Many of the above proposed threats have subsequent strategies to deal with the consequences and to also prevent major changes. These include:
  • Fragmentation - Increasing the number of safe crossings for wildlife, including overpasses. Installing more speed bumps, speed regulations, and warning signs for traffic.
  • Climate change - Improving rainforest health, resilience, and adaptability. Increasing community awareness about this issue, as well as biological research that may be helpful to currently existing species. Working with worldwide organizations to mediate the effects of climate change.
  • Invasive/Introduced Species - Careful removal of introduced species through traps, limited hunting (for example, wild pigs),  poison, and fences. Monitoring of invasive plant species to limit their reach.
  • Fire management - Working with Aboriginal tribes, management agencies, and scientific researchers to determine the best methods of fire control in certain situations and specific areas of the forest. For example, this study (called Extent and composition of dead wood in Australian lowland tropical rainforest with different management histories) by Simon J. Grove explores the amount of dead wood in 9 different areas of Daintree Rainforest and thus approximates the likelihood and necessity of ground fire.

In addition, I believe that the ecotourism industry can be improved by utilizing clean energy and environmentally-friendly products, and by improving and expanding education programs. For example, the Daintree Eco Lodge incorporates Aboriginal massage practices with conservation education, tours of the rainforest, and sustainable accomodations.

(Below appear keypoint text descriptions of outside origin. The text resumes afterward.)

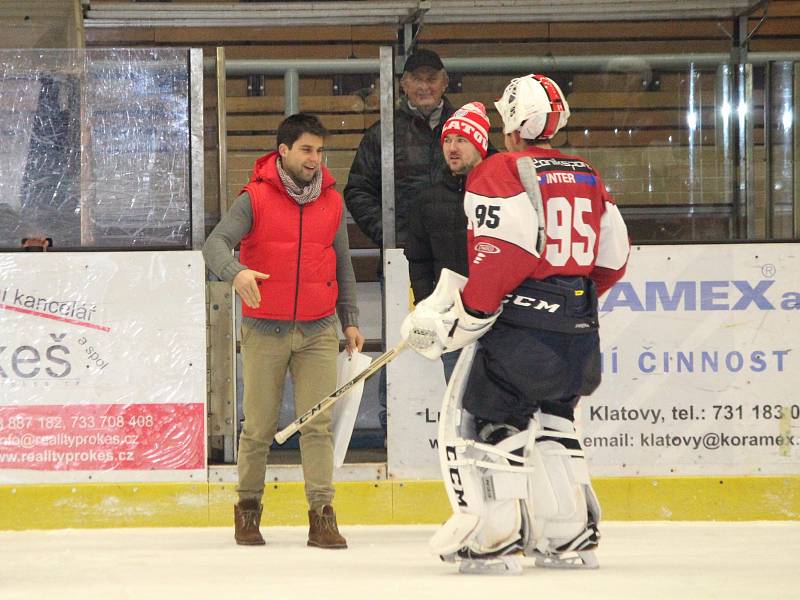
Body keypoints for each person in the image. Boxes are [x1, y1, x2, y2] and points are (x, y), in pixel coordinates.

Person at [401, 74, 630, 573]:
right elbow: (613, 259)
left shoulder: (503, 170)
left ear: (510, 125)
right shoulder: (587, 172)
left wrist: (469, 317)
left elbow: (501, 254)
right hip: (579, 332)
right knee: (554, 423)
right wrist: (568, 303)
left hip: (523, 334)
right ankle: (568, 537)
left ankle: (494, 539)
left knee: (489, 422)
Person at [203, 113, 365, 549]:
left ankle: (322, 514)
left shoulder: (331, 200)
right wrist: (236, 273)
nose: (315, 158)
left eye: (319, 150)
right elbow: (214, 244)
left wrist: (349, 318)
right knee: (257, 426)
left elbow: (342, 263)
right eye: (307, 149)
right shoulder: (254, 198)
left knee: (317, 426)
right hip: (265, 329)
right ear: (283, 152)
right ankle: (248, 508)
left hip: (319, 328)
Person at [406, 101, 492, 383]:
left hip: (501, 322)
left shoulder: (505, 191)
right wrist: (426, 306)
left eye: (461, 140)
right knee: (460, 404)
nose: (452, 148)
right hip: (454, 324)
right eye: (448, 140)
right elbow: (419, 260)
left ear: (480, 145)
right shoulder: (428, 199)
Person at [344, 48, 456, 248]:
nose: (424, 87)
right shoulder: (383, 132)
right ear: (404, 84)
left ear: (445, 83)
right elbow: (358, 190)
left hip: (457, 251)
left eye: (431, 79)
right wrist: (390, 235)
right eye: (416, 80)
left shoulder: (467, 128)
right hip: (402, 254)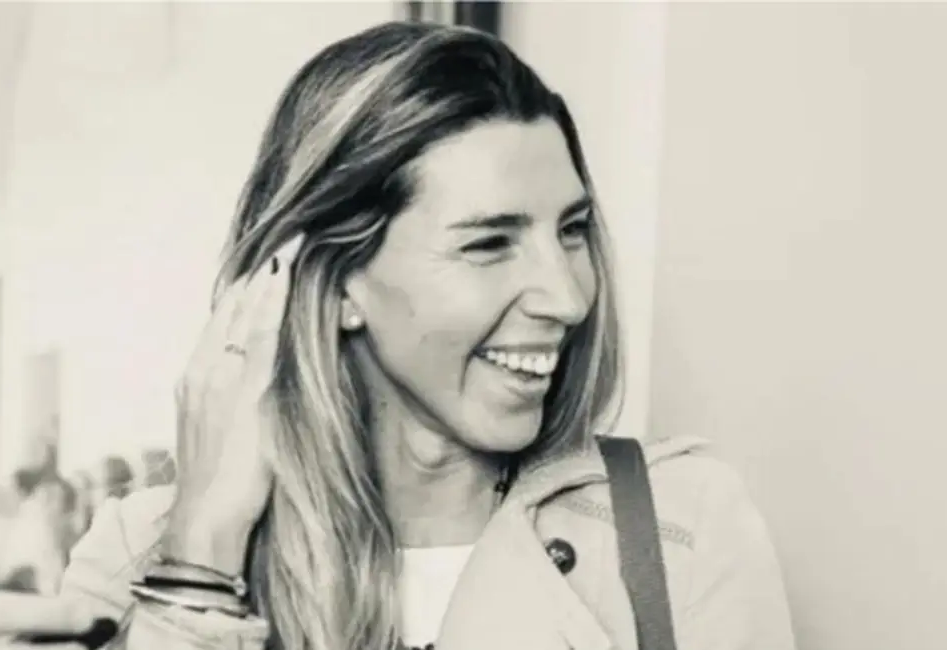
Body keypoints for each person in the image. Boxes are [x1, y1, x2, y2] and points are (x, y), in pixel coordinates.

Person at [61, 21, 795, 650]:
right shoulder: (139, 549)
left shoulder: (680, 529)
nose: (569, 298)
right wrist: (199, 562)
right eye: (489, 243)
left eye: (571, 231)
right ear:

http://www.daintree-ecolodge.com.au/


Why Daintree Rainforest?

I chose to research the Daintree Rainforest National Park because it is the second most biodiversity rich area in the world besides New Caledonia. In my Life Sciences Evolution and Ecology class, I learned about the different geological processes and phases that shaped today's biogeography, and I thought it was interesting that an entire record and many species of ancient plants were found within this forest.

Cape Tribulation
http://www.nothinglikeaustralia.com.au/za/flash.htm#/entries/948

References 


Websites:










http://rainforest-australia.com/wet_tropics_world_heritage.htm

http://www.wettropics.gov.au/other-threats-to-the-wha

Scholarly Articles:

Grove, Simon J., 2001. Extent and composition of dead wood in Australian lowland tropical rainforest with different management histories. Cooperative Research Centre for Tropical Rainforest Ecology and Management, James Cook University. http://www.aseanbiodiversity.info/Abstract/51003430.pdf

Turton, Stephen M., 2005. Managing Environmental Impacts of Recreation and Tourism of Rainforests in Wet Tropics of Queensland World Heritage Area. Geographical Research, James Cook University: 43(2): 140-151.